Over the past 15 years or so, there has been a continued push, until recently, to cut information technology costs, especially in software development, to the bare bones through offshoring – the practice of shifting labor-intensive work to countries where very few, if any, minimum wage standards exist and average income per capita is a mere fraction of that in the U.S. However, what too few understand and what most who have made this mistake have learned is that the costs saved in lower hourly rates on the front-end are gained back (and then some) by having to often deal with a lack of communication, a misunderstanding of your requirements, and inherently poor quality put forth by underpaid and under-qualified personnel.

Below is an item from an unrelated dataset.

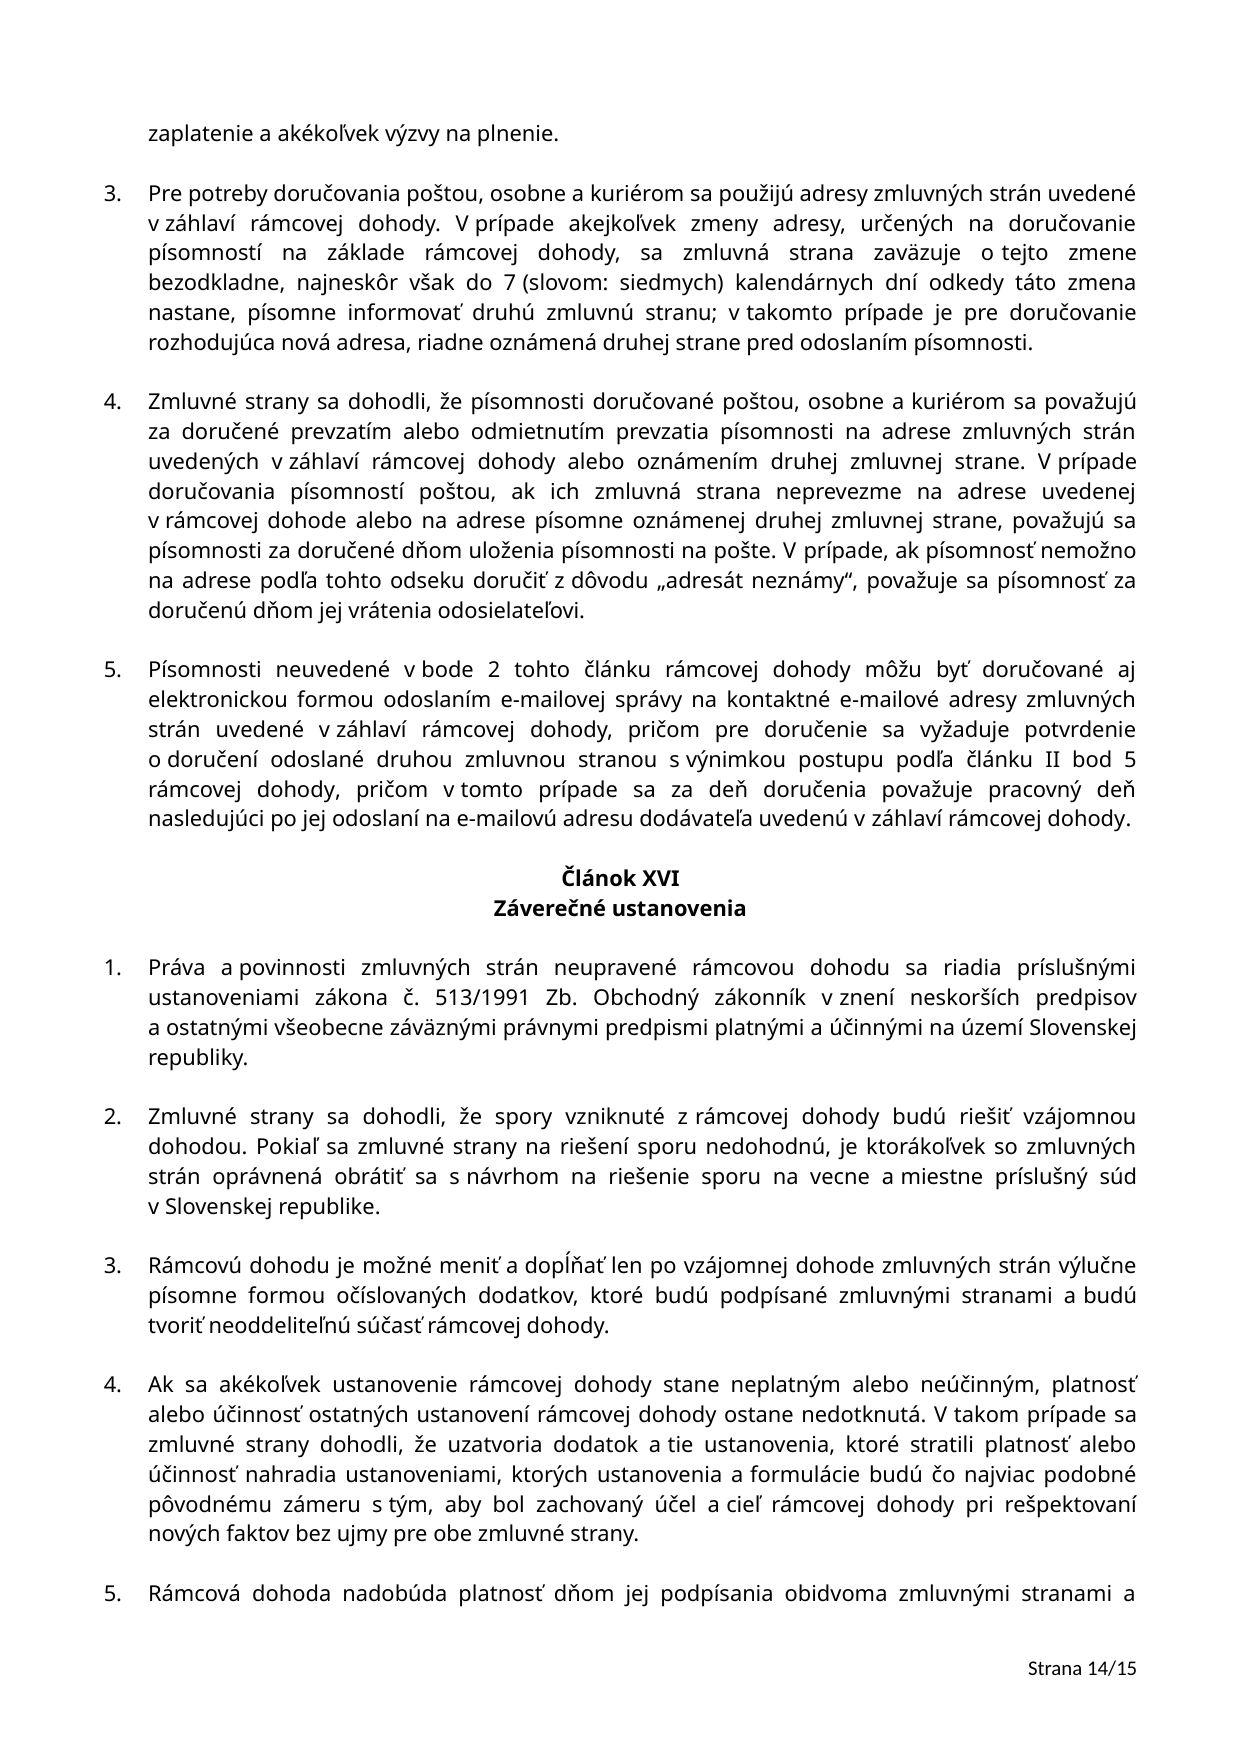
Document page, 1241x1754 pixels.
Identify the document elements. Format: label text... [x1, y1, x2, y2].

I say “until recently” above because things are gradually changing. Companies once tripping over one another to move their operations abroad have now been dealing with not only the aforementioned side effects but also the issues of rampant intellectual property theft and other security concerns. This is slowly, but steadily, creating a rebirth of on-shored work. We’ve even encountered offshored projects wherein code has been simply copied from one client to the next, even though each had paid for their own custom solution. While this could happen anywhere, there are far more protections in place locally to deter these activities.
You see, shipping your codebase and intellectual property to a minimum-wage vendor in another country is essentially asking for theft, especially in the case of small businesses without the global legal reach of the Fortune 500. It is all but assured that key pieces of your system, that you pay for, will be re-used for the benefit of the offshoring company, as we have seen many times. This is mainly due to the lack of legal oversight and avenues for legal remedy between countries. Using an on-shore developer is a crucial aspect in maintaining secure oversight of and protection for your intellectual property.
Beyond legal implications, there are often issues of quality assurance. When you pay pennies on the dollar for developers, you are getting the equivalent quality. If it sounds too good to be true when you find a “well qualified” company or individual for 1/5th the cost of an in-country counterpart, it is. These developers, in some countries abroad, work in the technical equivalent of sweatshop conditions at times where they are pushed to churn out barely-working, buggy code without thought of the long term supportability, security or quality.
After all, it’s not their problem once it’s delivered – it’s yours. You are ultimately responsible to your end-users for ensuring that the application delivered will not breach business-critical data. Without the adequate legal protections of using an in-country development team, there is no way to ensure you’re getting a quality result without additionally hiring a local quality assurance team. This would only serve to bring costs in line to where they would have been originally had an entire local team been utilized from the beginning. So why go the offshore route at all? Truth is, there are fewer and fewer reasons to do so and many companies are now realizing this. The old adage most certainly rings true here – you get what you pay for.
There is only one tried and true way to ensure the ultimate quality and security of your product, and that is to utilize a team of talented, background-cleared in-country developers and technicians who have a deep desire to obtain total client satisfaction and not a rigid goal to simply churn out more code, however poor or vulnerable, in questionable conditions. You need someone who will be available at your beck and call, a partner who understands the requirements of your project at every level and offers iron-clad protections for your intellectual property while guaranteeing prevention of common software vulnerabilities. That’s a level of White Glove Service you’ll only find locally.